**TASK GOAL**. Each line of the records containing "index" is to be copied out and returned.

[SOURCE DATA Boundary: Start]

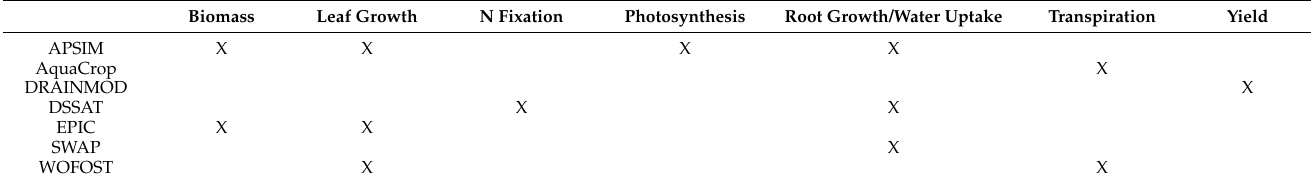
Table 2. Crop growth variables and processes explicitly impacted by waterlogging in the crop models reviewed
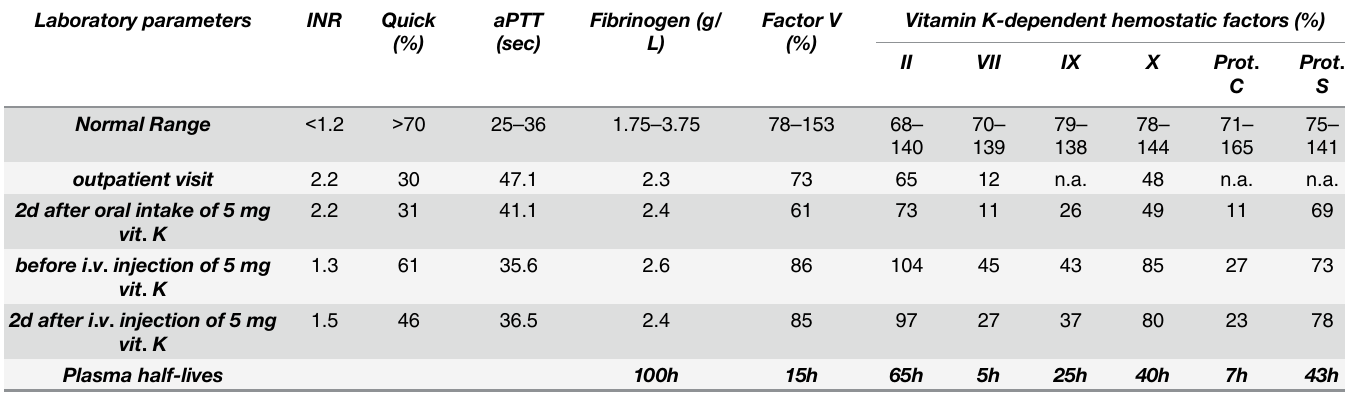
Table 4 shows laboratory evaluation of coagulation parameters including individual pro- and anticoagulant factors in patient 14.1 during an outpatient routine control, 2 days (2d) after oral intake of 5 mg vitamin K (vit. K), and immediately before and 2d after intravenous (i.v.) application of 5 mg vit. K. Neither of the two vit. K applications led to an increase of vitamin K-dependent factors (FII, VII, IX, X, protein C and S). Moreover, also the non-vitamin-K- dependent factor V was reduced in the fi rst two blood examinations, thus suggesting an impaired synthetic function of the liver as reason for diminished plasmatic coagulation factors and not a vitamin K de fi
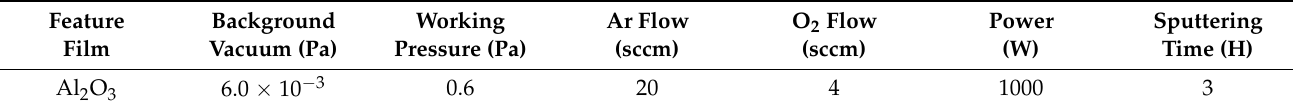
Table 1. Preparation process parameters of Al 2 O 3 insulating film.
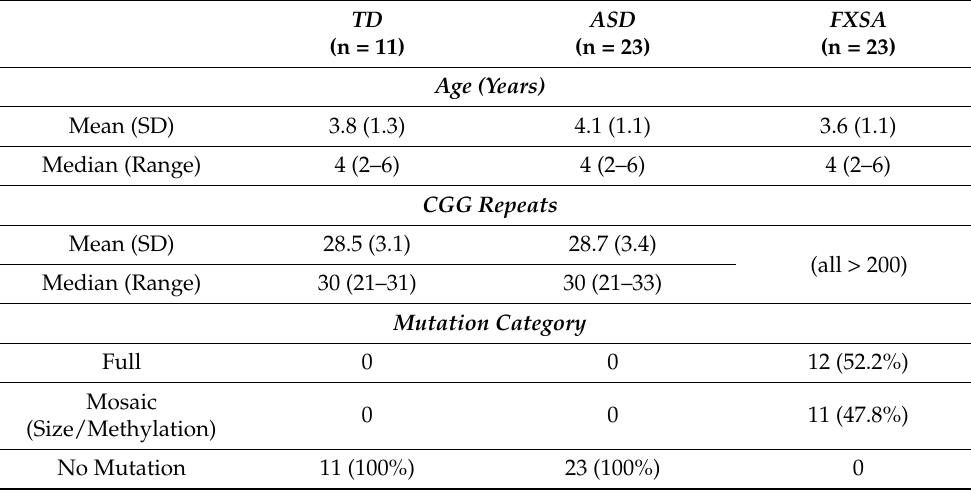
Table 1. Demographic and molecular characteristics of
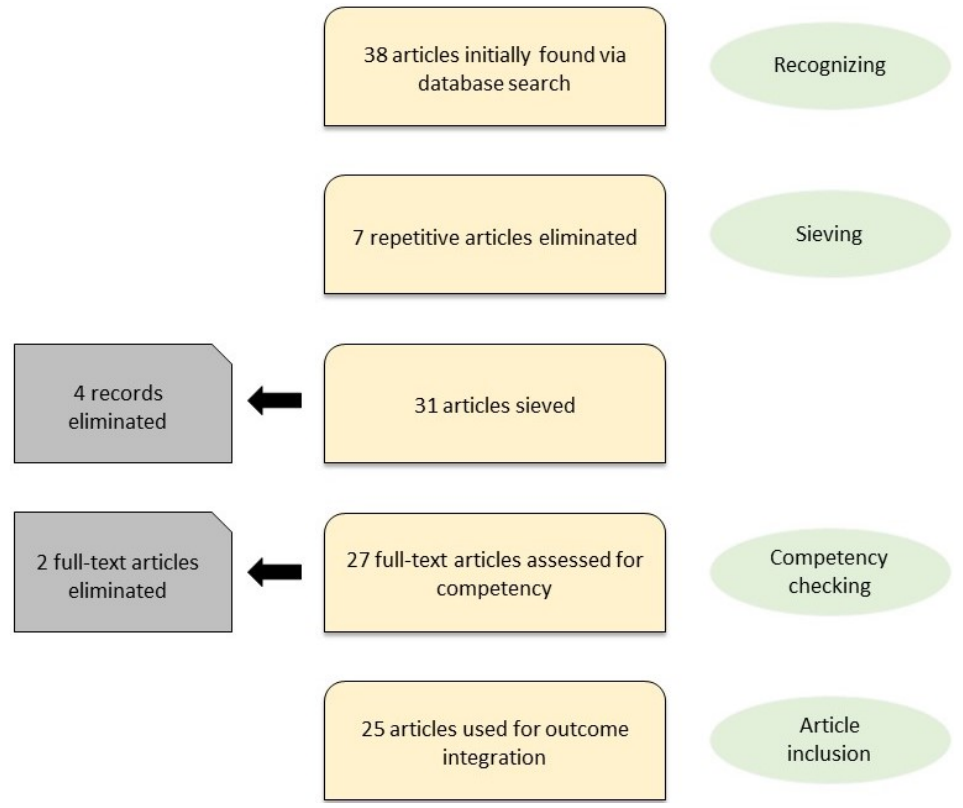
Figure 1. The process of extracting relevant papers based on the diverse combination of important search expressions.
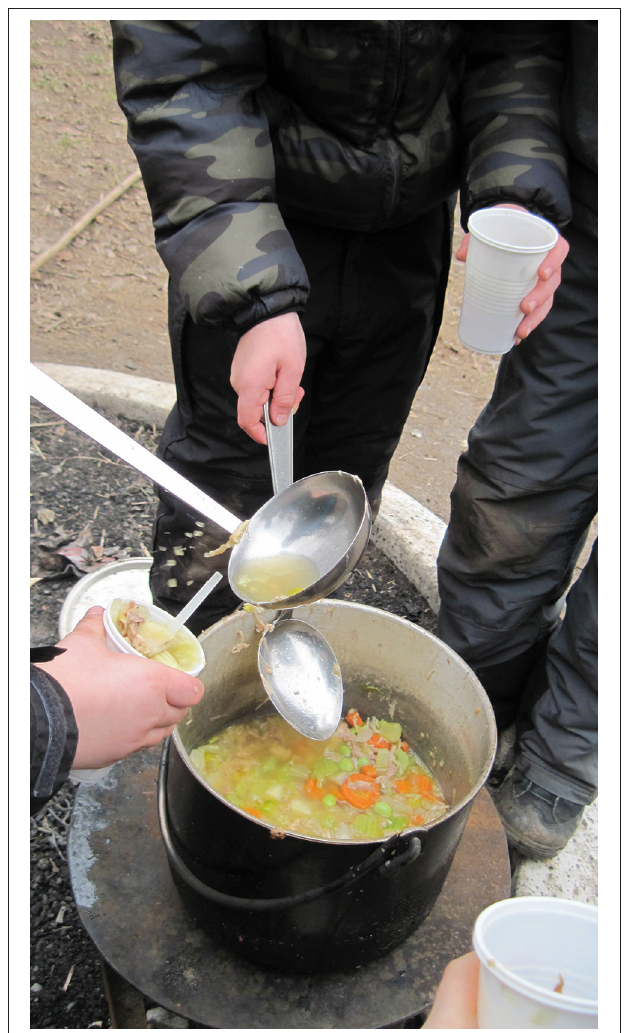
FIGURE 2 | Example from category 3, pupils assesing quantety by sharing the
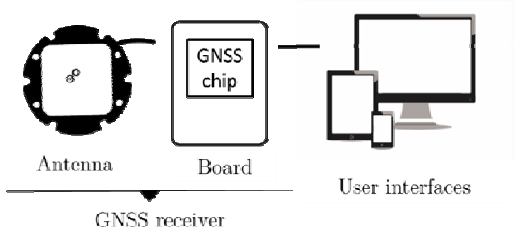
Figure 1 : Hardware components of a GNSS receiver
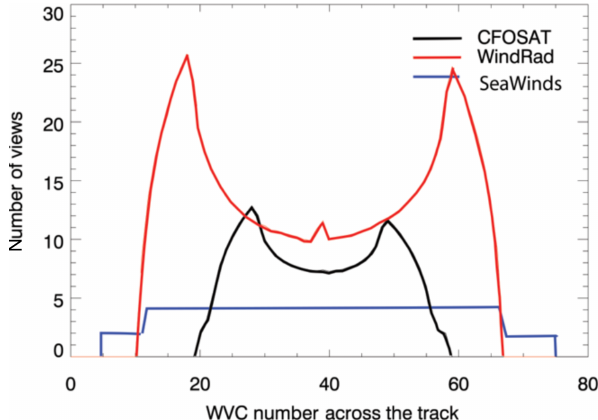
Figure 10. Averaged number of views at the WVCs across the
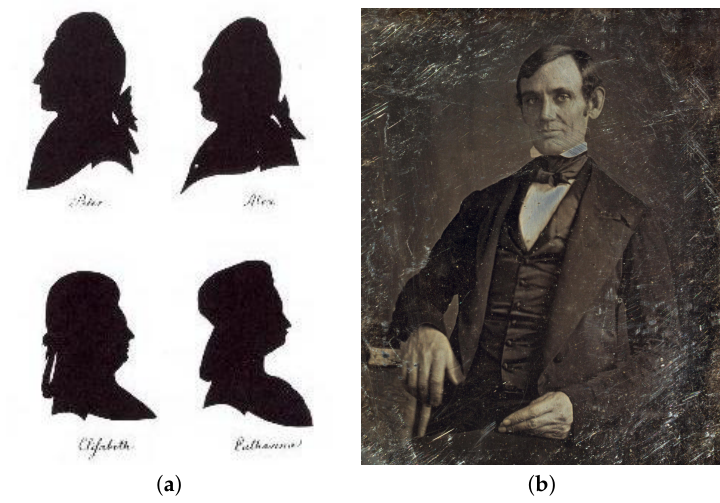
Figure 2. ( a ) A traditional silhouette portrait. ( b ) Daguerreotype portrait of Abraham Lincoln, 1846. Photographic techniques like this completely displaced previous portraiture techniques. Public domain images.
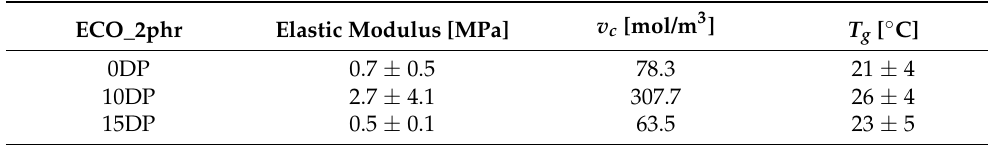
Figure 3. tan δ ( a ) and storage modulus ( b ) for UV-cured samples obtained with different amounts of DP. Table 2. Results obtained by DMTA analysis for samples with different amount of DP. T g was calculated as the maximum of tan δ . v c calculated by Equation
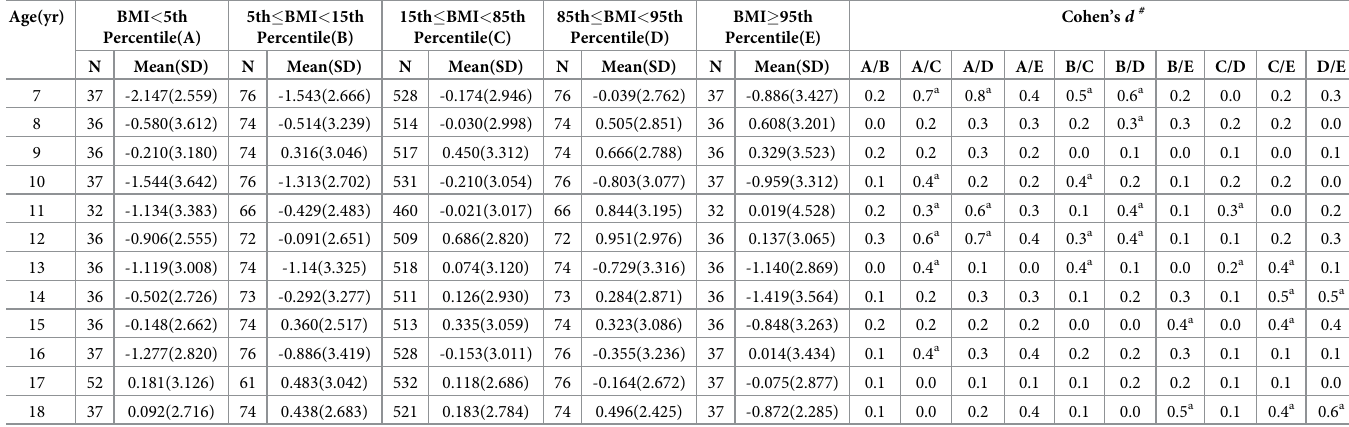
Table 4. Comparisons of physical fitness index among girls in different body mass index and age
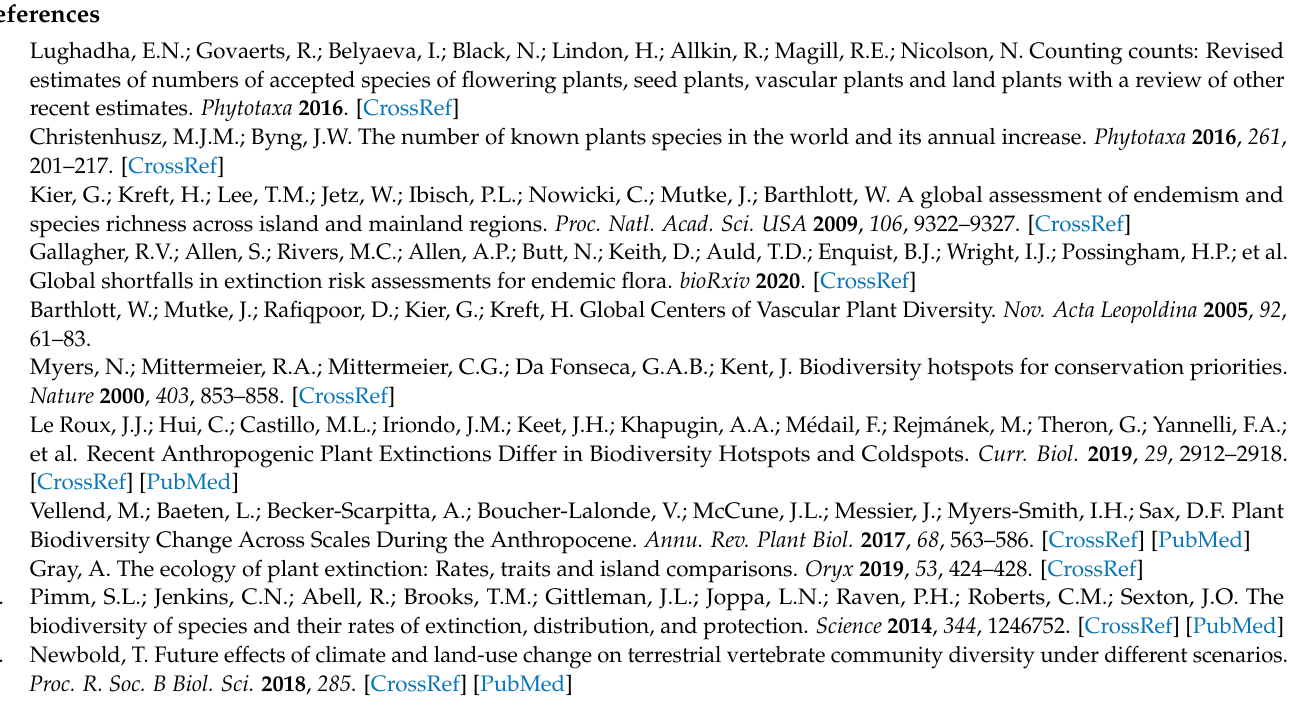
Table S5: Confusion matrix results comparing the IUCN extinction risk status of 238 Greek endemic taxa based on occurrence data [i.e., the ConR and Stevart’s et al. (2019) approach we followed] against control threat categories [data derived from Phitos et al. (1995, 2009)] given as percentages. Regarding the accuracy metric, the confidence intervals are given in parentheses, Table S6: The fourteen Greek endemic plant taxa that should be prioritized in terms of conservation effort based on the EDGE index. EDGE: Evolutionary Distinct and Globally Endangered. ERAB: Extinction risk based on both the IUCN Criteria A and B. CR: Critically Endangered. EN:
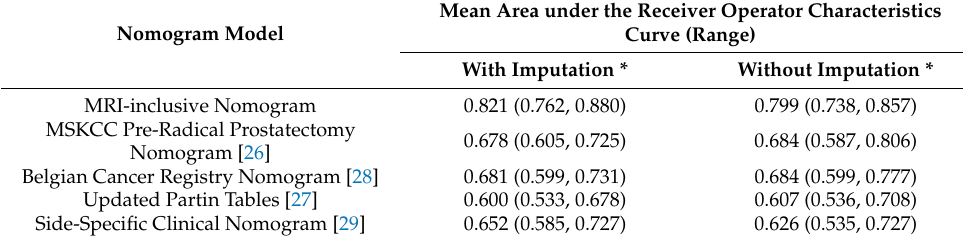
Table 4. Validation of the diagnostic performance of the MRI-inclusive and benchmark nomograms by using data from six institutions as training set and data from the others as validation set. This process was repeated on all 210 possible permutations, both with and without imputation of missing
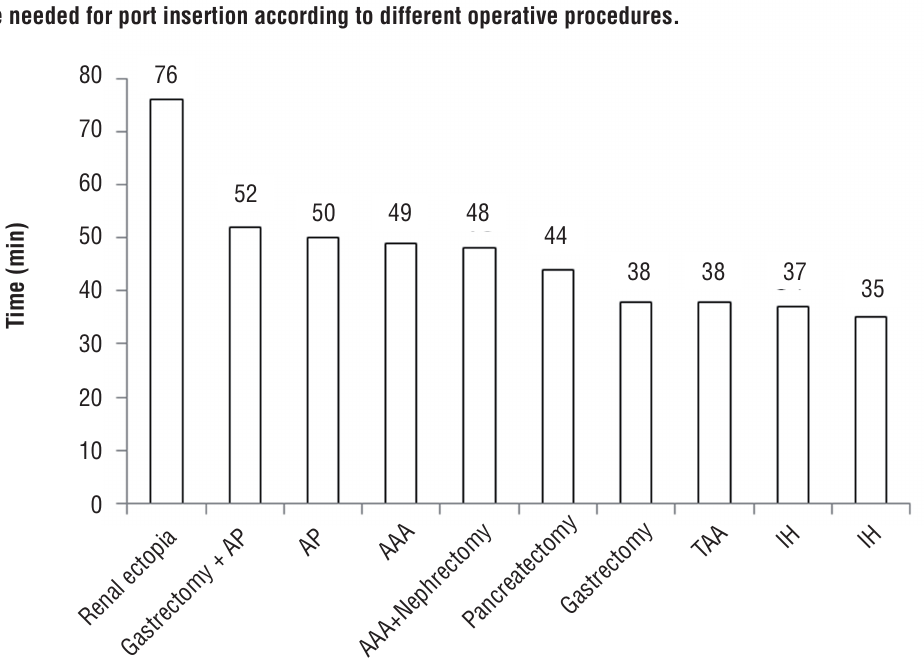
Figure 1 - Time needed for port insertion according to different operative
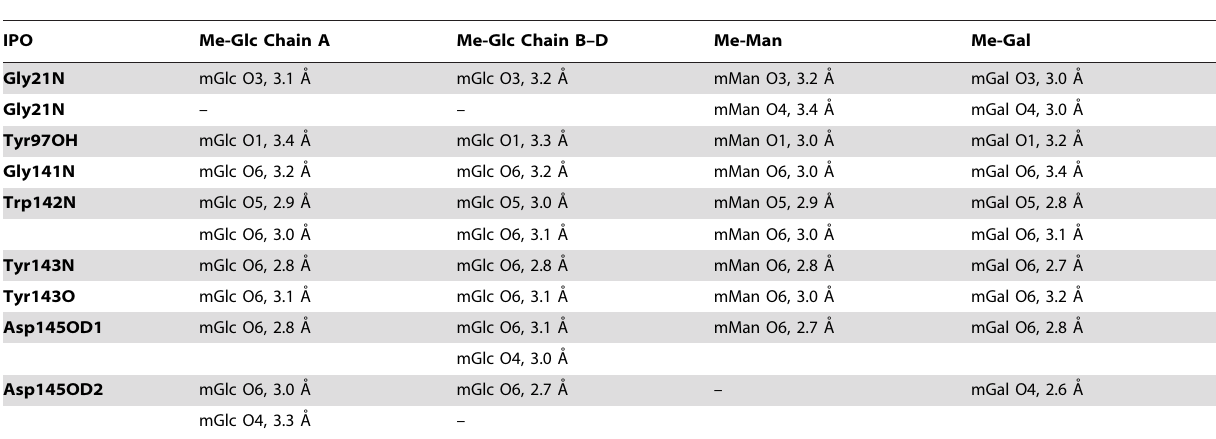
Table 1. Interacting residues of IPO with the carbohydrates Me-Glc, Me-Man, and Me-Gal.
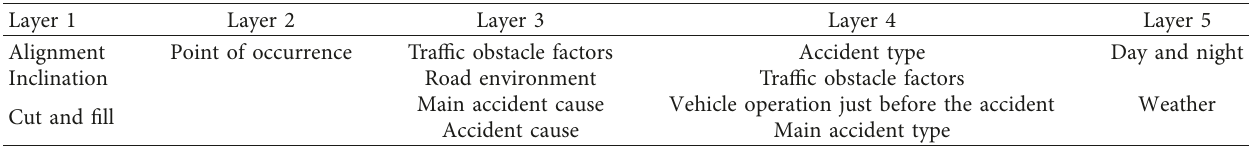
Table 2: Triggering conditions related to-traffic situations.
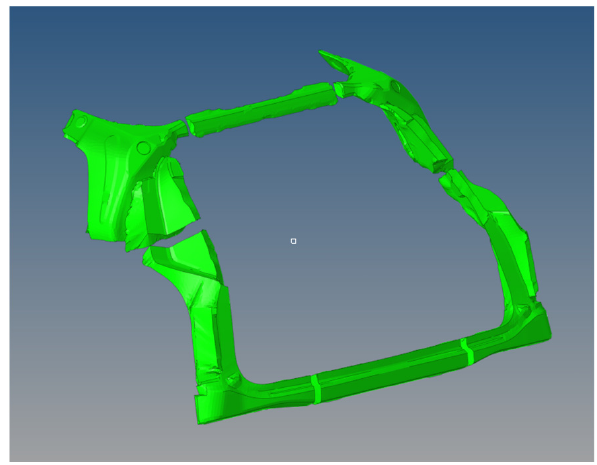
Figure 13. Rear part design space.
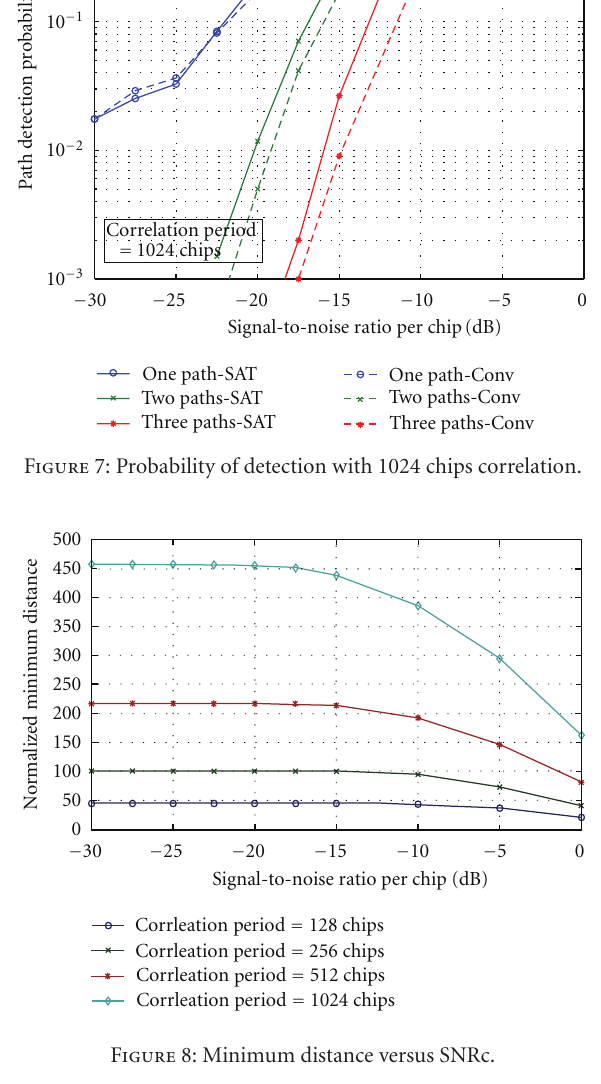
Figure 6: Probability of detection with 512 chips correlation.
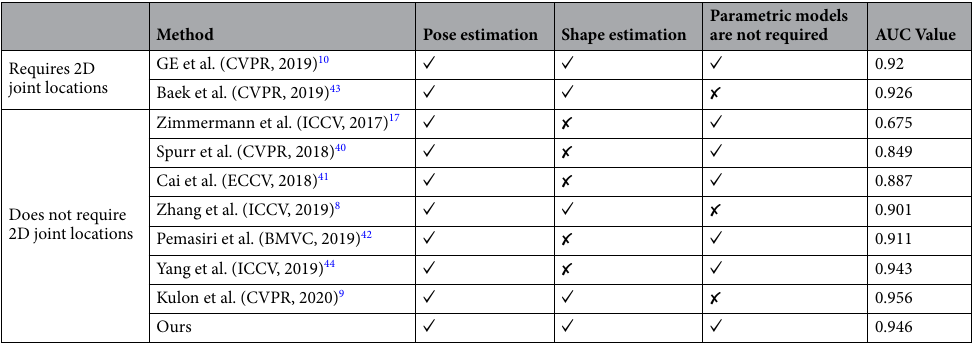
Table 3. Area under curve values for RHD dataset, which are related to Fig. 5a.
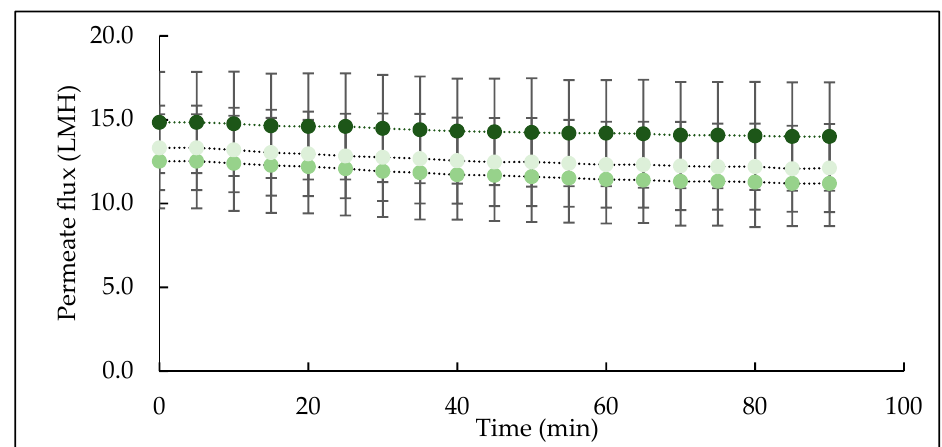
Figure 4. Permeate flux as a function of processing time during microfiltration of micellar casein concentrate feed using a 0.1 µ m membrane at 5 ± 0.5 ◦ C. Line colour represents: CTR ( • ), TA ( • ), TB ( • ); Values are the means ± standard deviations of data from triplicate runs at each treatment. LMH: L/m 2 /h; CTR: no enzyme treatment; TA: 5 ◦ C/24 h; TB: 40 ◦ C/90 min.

[SOURCE DATA Boundary: End]

**TASK RESPONSE**.
Table 4. Comparisons of physical fitness index among girls in different body mass index and age
Table S5: Confusion matrix results comparing the IUCN extinction risk status of 238 Greek endemic taxa based on occurrence data [i.e., the ConR and Stevart’s et al. (2019) approach we followed] against control threat categories [data derived from Phitos et al. (1995, 2009)] given as percentages. Regarding the accuracy metric, the confidence intervals are given in parentheses, Table S6: The fourteen Greek endemic plant taxa that should be prioritized in terms of conservation effort based on the EDGE index. EDGE: Evolutionary Distinct and Globally Endangered. ERAB: Extinction risk based on both the IUCN Criteria A and B. CR: Critically Endangered. EN:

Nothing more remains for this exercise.